■ OBJECTIF DE L'EXERCICE: Selon le texte source, quels travers d'une œuvre, une fois pointés, donnent au public le sentiment d'être touché personnellement ? Citez-les tous.

Je pense surtout, qu’on assiste à une fracture entre deux mondes. Et loin de moi l’idée de diaboliser le « camp d’en face », mais j’ai le sentiment très frustrant que toute l’ancienne vague ne veut pas accepter l’idée qu’il y existe des regards différents de ceux qu’ils connaissent et vénèrent.
Notamment des regards qui se passent d’un quelconque jugement patriarcal parce qu’ils sont féminins, et queers. Je vois très peu de remises en question des problèmes que le cinéma et l’industrie ont sciemment mis en scène, sans qu’il n’y ait de soucis jusqu’à présent.

Le cas Autant en Emporte le Vent le montre bien. Il y a encore des monuments qu’il semble impossible de toucher mais au nom de quoi, exactement ? Comment peut-on espérer un changement de mentalités si l’on se met des oeillères face à ce que notre histoire a pu produire de potentiellement problématique ?
J’en parlais dans un bref thread Twitter, mais j’ai l’impression que le public se sent touché personnellement dès qu’on pointe le racisme, l’homophobie, le sexisme d’une œuvre. Alors que non, aimer un film avec des personnages sexistes ne fait pas de nous quelqu’un d’automatiquement sexiste. Aimer un film de droite ne fait pas de nous quelqu’un ayant des opinions de droite. Je pense même au contraire qu’accepter les faiblesses d’une œuvre permet plus de recul et une meilleure appréciation.

Ce qui fait qu’un film peut être féministe serait une implication féministe à tous les niveaux

La responsabilité d’une plus grande diversité est triple, à mes yeux.

Il faut que la production soit diversifiée, afin de garantir une plus grande variété d’histoires. Et qu’on ne vienne pas me dire que c’est une question de talent alors que plein de gens médiocres sont à leurs mêmes places depuis 30 ans !

■ DONNÉES DE L'EXERCICE:
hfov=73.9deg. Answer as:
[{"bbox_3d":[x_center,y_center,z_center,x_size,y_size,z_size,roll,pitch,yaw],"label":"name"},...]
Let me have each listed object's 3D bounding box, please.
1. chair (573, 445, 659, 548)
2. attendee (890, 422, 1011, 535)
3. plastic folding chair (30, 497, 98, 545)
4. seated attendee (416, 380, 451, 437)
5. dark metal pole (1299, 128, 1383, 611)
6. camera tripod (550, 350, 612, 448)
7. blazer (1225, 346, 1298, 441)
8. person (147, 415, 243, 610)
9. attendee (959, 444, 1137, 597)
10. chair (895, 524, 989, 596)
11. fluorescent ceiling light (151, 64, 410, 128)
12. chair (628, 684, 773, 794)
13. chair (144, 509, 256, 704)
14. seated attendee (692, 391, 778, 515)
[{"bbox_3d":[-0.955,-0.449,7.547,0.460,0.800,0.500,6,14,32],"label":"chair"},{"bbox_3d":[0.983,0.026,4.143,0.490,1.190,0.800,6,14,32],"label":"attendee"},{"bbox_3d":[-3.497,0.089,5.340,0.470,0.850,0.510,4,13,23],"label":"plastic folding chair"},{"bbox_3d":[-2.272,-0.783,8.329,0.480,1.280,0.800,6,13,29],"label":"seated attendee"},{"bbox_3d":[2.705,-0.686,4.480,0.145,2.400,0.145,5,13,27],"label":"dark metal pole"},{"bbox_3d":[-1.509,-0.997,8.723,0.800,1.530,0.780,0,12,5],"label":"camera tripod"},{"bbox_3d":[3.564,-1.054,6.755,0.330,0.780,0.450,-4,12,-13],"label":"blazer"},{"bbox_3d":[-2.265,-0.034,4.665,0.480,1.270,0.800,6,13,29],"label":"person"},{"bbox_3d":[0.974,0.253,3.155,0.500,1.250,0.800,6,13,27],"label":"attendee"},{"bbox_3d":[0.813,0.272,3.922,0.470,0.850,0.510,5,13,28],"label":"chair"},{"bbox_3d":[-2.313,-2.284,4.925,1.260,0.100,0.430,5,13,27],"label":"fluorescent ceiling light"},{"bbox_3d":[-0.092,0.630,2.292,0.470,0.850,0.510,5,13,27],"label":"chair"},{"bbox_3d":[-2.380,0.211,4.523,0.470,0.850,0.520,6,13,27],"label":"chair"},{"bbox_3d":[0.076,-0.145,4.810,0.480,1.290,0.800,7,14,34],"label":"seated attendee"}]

■ RÉPONSE À L'EXERCICE: Le racisme, l'homophobie et le sexisme.